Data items
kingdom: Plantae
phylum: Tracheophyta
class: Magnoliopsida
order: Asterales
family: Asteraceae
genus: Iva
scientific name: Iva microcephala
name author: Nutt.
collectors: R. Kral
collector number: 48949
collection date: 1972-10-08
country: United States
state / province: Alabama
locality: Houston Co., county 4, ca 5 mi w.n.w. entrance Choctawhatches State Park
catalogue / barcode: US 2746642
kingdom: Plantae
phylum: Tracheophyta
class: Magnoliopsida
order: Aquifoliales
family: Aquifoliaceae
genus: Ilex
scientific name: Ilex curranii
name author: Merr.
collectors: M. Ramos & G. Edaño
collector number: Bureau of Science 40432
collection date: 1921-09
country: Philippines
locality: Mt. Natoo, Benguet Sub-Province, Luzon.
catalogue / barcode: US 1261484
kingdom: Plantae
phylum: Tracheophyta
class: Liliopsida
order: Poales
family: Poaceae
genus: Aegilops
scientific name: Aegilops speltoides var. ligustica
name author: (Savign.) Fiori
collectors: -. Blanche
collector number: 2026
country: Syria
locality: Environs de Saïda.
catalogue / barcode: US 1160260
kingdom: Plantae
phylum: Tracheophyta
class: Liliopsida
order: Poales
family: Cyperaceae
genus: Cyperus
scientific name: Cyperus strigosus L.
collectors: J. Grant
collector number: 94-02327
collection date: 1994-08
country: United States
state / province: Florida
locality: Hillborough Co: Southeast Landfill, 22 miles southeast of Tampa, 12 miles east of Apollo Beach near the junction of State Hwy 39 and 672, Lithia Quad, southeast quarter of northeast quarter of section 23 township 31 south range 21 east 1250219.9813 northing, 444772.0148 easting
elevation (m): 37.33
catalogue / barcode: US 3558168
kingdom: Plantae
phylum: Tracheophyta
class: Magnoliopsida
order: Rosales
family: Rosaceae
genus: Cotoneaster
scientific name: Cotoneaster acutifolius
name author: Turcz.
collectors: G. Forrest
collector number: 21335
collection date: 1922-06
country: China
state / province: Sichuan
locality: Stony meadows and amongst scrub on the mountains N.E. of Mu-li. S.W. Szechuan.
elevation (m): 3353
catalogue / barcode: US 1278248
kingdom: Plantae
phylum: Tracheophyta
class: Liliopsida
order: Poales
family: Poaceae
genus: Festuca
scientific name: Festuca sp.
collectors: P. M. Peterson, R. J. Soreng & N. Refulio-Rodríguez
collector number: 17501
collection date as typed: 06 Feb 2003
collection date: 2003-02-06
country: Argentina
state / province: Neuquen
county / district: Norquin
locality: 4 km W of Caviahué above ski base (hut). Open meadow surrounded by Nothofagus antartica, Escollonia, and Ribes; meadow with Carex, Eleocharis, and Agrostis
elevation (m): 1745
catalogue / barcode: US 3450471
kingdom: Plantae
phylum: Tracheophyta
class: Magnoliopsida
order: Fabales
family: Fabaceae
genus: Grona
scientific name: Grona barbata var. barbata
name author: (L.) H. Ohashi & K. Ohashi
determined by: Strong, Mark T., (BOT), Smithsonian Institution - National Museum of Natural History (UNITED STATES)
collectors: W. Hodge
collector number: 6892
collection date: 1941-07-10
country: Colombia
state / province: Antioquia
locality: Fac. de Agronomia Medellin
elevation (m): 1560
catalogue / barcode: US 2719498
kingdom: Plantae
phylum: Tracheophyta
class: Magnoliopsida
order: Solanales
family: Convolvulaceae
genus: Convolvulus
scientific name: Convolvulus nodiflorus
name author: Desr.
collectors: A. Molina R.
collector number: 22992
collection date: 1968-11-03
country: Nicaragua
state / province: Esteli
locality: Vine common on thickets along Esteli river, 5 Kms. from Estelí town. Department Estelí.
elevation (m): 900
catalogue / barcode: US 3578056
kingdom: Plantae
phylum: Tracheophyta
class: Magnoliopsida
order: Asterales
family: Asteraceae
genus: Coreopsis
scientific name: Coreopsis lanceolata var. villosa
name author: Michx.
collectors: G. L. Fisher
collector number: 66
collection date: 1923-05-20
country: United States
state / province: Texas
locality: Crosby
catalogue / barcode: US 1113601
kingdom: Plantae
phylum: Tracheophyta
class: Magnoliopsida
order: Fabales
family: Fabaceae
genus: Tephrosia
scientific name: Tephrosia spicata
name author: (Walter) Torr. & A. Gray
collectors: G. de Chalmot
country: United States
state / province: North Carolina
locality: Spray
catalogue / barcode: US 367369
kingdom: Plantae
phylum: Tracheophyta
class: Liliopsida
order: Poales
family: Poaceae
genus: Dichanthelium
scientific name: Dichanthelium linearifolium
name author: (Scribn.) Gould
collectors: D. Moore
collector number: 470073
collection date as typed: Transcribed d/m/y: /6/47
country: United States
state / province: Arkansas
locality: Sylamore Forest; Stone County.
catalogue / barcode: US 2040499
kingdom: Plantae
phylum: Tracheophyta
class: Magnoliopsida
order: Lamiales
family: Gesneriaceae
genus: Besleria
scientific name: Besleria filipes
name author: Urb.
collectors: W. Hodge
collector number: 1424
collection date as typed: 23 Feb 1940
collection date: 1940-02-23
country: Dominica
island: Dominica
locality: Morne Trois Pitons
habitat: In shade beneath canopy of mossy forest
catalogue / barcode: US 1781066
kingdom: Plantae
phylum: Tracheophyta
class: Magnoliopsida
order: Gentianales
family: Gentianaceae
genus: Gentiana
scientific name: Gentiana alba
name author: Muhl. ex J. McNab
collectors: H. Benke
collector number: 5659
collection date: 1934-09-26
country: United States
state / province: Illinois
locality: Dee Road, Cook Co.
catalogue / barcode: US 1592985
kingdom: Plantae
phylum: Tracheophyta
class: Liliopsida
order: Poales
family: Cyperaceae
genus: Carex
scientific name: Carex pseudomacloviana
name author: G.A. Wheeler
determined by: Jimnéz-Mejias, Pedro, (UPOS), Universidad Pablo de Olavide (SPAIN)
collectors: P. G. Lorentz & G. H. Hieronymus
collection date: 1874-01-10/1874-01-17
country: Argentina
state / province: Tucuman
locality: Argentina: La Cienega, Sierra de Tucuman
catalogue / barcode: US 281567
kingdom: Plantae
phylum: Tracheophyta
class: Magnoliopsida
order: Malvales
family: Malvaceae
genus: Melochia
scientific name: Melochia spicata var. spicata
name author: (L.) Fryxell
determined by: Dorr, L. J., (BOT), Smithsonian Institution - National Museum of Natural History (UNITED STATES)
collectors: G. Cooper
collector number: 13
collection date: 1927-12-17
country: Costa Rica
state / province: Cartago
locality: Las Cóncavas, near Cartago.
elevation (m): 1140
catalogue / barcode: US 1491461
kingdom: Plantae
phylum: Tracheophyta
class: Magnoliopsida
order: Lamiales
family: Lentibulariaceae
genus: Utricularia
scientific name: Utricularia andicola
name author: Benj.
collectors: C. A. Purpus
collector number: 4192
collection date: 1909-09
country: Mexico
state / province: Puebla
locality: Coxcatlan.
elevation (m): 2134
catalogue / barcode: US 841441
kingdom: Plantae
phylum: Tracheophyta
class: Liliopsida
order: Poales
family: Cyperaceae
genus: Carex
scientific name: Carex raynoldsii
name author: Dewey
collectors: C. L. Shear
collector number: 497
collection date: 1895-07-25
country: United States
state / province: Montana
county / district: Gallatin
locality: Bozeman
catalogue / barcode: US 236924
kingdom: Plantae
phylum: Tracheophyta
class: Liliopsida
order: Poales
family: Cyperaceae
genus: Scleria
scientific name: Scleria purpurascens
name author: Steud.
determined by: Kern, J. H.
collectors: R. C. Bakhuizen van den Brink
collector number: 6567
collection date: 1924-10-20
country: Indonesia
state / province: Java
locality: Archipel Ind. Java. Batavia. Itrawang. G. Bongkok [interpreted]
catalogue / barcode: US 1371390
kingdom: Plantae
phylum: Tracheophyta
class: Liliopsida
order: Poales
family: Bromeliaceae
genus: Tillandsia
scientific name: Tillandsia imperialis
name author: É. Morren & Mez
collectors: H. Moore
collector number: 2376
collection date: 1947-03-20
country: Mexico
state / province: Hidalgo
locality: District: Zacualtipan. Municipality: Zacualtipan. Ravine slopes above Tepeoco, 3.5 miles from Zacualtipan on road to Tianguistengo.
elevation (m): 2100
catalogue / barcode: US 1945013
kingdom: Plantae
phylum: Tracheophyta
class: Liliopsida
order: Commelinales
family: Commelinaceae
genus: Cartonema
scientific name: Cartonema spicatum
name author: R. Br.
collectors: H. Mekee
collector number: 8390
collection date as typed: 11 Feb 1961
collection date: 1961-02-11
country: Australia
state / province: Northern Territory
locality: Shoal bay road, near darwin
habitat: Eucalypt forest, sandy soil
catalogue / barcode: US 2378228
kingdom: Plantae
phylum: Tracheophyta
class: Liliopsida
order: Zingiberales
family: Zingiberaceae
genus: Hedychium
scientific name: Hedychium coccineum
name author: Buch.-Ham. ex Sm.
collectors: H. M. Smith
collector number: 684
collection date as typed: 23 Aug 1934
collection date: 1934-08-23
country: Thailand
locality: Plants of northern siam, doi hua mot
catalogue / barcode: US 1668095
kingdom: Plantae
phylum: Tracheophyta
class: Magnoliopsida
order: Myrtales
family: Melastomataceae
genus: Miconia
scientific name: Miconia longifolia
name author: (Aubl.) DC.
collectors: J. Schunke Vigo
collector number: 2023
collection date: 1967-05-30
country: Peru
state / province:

Written exercise → Convert the listing from the line with "collector number: 66" to the line with "scientific name: Melochia", both lines included, into a two-column CSV headed field and value. Give one row per line, with the field name and its value each in a quoted field and any line breaks replaced by spaces.

Solution for this task →
field,value
"collector number:","66"
"collection date:","1923-05-20"
"country:","United States"
"state / province:","Texas"
"locality:","Crosby"
"catalogue / barcode:","US 1113601"
"kingdom:","Plantae"
"phylum:","Tracheophyta"
"class:","Magnoliopsida"
"order:","Fabales"
"family:","Fabaceae"
"genus:","Tephrosia"
"scientific name:","Tephrosia spicata"
"name author:","(Walter) Torr. & A. Gray"
"collectors:","G. de Chalmot"
"country:","United States"
"state / province:","North Carolina"
"locality:","Spray"
"catalogue / barcode:","US 367369"
"kingdom:","Plantae"
"phylum:","Tracheophyta"
"class:","Liliopsida"
"order:","Poales"
"family:","Poaceae"
"genus:","Dichanthelium"
"scientific name:","Dichanthelium linearifolium"
"name author:","(Scribn.) Gould"
"collectors:","D. Moore"
"collector number:","470073"
"collection date as typed:","Transcribed d/m/y: /6/47"
"country:","United States"
"state / province:","Arkansas"
"locality:","Sylamore Forest; Stone County."
"catalogue / barcode:","US 2040499"
"kingdom:","Plantae"
"phylum:","Tracheophyta"
"class:","Magnoliopsida"
"order:","Lamiales"
"family:","Gesneriaceae"
"genus:","Besleria"
"scientific name:","Besleria filipes"
"name author:","Urb."
"collectors:","W. Hodge"
"collector number:","1424"
"collection date as typed:","23 Feb 1940"
"collection date:","1940-02-23"
"country:","Dominica"
"island:","Dominica"
"locality:","Morne Trois Pitons"
"habitat:","In shade beneath canopy of mossy forest"
"catalogue / barcode:","US 1781066"
"kingdom:","Plantae"
"phylum:","Tracheophyta"
"class:","Magnoliopsida"
"order:","Gentianales"
"family:","Gentianaceae"
"genus:","Gentiana"
"scientific name:","Gentiana alba"
"name author:","Muhl. ex J. McNab"
"collectors:","H. Benke"
"collector number:","5659"
"collection date:","1934-09-26"
"country:","United States"
"state / province:","Illinois"
"locality:","Dee Road, Cook Co."
"catalogue / barcode:","US 1592985"
"kingdom:","Plantae"
"phylum:","Tracheophyta"
"class:","Liliopsida"
"order:","Poales"
"family:","Cyperaceae"
"genus:","Carex"
"scientific name:","Carex pseudomacloviana"
"name author:","G.A. Wheeler"
"determined by:","Jimnéz-Mejias, Pedro, (UPOS), Universidad Pablo de Olavide (SPAIN)"
"collectors:","P. G. Lorentz & G. H. Hieronymus"
"collection date:","1874-01-10/1874-01-17"
"country:","Argentina"
"state / province:","Tucuman"
"locality:","Argentina: La Cienega, Sierra de Tucuman"
"catalogue / barcode:","US 281567"
"kingdom:","Plantae"
"phylum:","Tracheophyta"
"class:","Magnoliopsida"
"order:","Malvales"
"family:","Malvaceae"
"genus:","Melochia"
"scientific name:","Melochia spicata var. spicata"